§ **EXERCISE**
Only the number is wanted: count the lines in the data with "Shue" in them.

=== Begin Enclosure ===

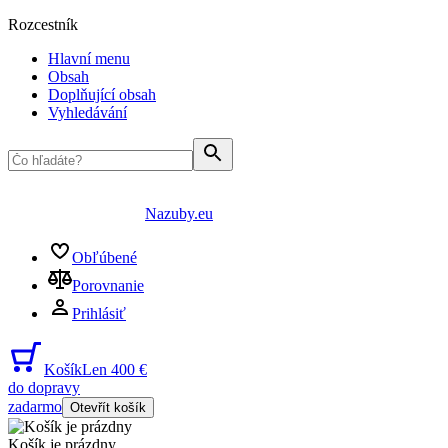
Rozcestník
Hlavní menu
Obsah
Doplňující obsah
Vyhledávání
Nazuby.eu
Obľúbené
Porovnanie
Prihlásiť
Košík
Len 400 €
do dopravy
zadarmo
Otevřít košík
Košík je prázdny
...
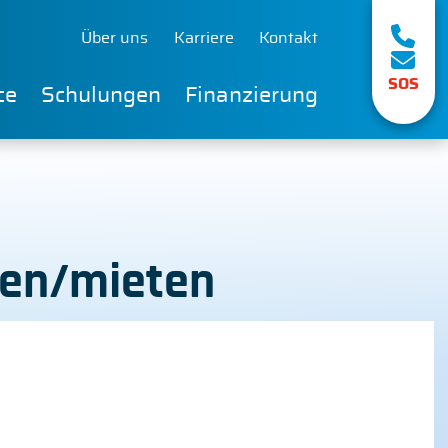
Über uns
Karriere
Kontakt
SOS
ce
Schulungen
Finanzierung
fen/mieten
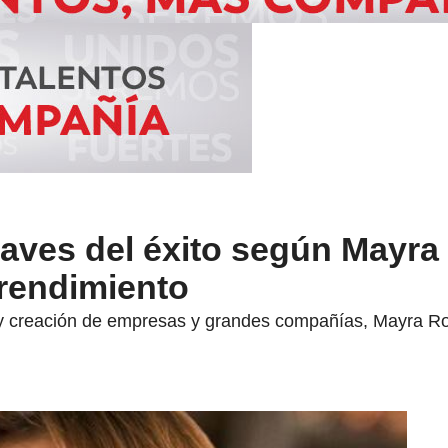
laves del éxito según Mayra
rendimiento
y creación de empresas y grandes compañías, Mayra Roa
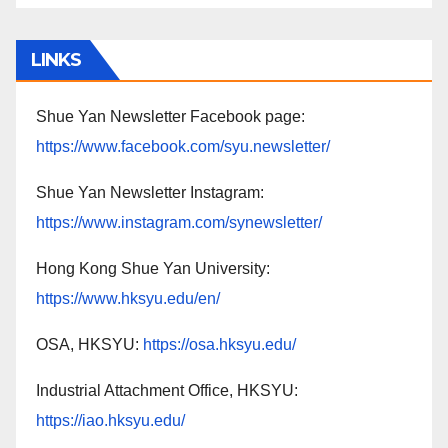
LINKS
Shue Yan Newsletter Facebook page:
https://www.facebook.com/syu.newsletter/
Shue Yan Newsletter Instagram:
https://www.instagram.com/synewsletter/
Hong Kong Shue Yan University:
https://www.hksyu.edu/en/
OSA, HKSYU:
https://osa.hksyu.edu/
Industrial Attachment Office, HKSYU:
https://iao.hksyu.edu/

=== End Enclosure ===

§ **ANSWER SECTION**
3